The sooner we implement my Residence/Schmesidence Act the better

https://suesspiciousminds.com/2015/07/03/the-residenceschmesidence-act-2015/

Advertisement

About suesspiciousminds

Law geek, local authority care hack, fascinated by words and quirky information; deeply committed to cheesecake and beer.

6 responses

  1. Newborn babies are viewed as valuable commodities by local authorities who even pursue pregnant mums who flee to other countries to avoid forced adoptions.
    In this case two local authorities have a right old scrap for who gets the baby and top lawyers and judges all get involved at public expense.The fostering and adoption agencies continue to make millions and others involved get minor rewards.
    Such is life !

    • But in this case each of the two authorities is trying to pass responsibility on to the other one.
      So it appears to prove the exact opposite of what you believe.

    • As pointed out, almost all cases involving designated authority are LA A saying this child should be B’s child and LA B saying this child should be A’s child, so that’s a bit of a problem for your theory.

  2. Well the social workers probably got their commission from the adption and fostering agency after they grabbed and placed the childand would now like another LA to pay for the child in future.Who knowswhat murky deals go on while even more casdh is squandered in the ultra expensive appeal court

    • In this case the “fostering and adoption agency” would be the local authority. You’re saying a local authority paid the social worker before they even decided which local authority would arrange for the child to be fostered and adopted?

      you’re making it up as you go aloing.

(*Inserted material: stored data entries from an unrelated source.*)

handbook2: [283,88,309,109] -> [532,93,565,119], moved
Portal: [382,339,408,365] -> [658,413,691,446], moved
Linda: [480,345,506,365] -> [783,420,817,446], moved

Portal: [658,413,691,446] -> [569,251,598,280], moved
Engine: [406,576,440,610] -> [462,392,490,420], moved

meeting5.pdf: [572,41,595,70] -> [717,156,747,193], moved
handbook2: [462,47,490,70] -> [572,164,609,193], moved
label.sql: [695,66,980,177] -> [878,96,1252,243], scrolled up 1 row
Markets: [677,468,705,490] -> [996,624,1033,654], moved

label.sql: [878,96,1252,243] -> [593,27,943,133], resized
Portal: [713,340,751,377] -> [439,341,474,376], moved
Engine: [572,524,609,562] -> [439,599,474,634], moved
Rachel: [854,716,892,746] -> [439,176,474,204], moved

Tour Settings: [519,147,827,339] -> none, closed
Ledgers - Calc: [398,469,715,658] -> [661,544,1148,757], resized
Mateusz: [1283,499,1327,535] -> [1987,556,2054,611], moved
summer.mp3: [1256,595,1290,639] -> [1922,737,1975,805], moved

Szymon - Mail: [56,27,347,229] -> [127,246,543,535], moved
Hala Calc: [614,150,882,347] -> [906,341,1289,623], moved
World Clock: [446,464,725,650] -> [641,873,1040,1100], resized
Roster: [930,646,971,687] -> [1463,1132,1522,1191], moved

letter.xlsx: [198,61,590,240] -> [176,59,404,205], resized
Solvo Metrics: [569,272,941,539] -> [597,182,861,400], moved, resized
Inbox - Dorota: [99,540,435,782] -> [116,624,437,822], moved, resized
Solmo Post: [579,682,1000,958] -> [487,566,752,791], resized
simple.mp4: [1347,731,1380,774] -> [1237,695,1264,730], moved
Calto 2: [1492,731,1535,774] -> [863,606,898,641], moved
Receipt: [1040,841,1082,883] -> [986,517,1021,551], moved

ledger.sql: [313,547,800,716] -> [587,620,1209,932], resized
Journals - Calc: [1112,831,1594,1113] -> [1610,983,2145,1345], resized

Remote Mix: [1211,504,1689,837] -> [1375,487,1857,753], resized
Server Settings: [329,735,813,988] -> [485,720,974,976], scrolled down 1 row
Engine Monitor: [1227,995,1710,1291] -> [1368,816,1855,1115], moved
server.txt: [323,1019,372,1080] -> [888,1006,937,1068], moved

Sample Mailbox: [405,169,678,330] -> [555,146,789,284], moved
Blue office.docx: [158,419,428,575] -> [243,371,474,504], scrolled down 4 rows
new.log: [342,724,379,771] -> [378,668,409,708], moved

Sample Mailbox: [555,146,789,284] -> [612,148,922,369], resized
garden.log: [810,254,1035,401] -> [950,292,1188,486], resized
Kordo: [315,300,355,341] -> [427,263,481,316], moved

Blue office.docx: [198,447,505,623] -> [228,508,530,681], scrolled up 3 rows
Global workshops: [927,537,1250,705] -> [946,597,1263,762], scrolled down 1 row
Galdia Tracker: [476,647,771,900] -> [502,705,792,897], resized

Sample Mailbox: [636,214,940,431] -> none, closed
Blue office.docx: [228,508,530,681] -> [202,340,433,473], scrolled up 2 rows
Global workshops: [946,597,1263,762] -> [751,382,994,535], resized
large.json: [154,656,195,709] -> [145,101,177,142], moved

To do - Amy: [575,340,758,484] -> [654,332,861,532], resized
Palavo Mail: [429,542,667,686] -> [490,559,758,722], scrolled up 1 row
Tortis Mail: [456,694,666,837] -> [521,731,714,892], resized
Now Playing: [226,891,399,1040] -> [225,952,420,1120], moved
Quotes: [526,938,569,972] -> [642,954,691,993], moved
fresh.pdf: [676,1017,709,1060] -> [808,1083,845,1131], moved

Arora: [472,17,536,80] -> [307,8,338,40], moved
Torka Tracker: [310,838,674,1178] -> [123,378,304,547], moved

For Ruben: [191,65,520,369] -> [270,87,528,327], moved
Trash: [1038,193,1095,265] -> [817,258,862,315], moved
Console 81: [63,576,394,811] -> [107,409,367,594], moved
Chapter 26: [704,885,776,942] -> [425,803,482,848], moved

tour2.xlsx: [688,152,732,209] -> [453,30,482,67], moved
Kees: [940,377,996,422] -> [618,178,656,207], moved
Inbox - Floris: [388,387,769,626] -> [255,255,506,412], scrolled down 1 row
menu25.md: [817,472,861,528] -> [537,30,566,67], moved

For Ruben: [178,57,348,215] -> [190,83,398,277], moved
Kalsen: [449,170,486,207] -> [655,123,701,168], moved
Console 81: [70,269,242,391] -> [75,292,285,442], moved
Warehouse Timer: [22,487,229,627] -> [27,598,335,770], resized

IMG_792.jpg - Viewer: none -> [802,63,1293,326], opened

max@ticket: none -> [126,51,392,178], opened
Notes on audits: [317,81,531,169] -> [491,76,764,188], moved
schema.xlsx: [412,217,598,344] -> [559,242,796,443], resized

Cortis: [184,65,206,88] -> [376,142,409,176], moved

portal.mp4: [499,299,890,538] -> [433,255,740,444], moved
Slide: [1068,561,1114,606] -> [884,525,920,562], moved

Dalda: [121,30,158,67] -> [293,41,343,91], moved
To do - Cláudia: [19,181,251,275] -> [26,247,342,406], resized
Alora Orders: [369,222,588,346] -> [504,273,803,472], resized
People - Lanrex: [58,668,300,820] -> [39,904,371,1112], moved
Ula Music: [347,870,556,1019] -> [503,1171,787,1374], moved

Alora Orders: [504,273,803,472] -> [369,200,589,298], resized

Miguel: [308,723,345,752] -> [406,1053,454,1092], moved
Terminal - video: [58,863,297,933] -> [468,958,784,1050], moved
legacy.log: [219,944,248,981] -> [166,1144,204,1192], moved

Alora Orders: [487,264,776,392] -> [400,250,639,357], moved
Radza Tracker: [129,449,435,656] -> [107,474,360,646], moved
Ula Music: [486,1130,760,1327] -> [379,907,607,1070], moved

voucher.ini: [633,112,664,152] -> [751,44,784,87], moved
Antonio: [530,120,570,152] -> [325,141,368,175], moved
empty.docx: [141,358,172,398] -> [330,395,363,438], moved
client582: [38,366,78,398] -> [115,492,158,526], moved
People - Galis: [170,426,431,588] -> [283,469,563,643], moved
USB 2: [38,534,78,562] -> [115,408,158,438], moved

      • Are you sure Mark that no private fostering agency was involved? In any case I specified “probably” the social worker got a commission from the agency once the child was fostered and if proceedings were launched after that who knows who paid what or how much?
        Many agencies pay commissions to social workers for recommending them over their competitors but if you assure me Mark from your own knowledge and involvement in the case that no private agency was involved in this case then I will withdraw my comment in so far as it refers to events mentioned pertaining to the case under discussion in the column.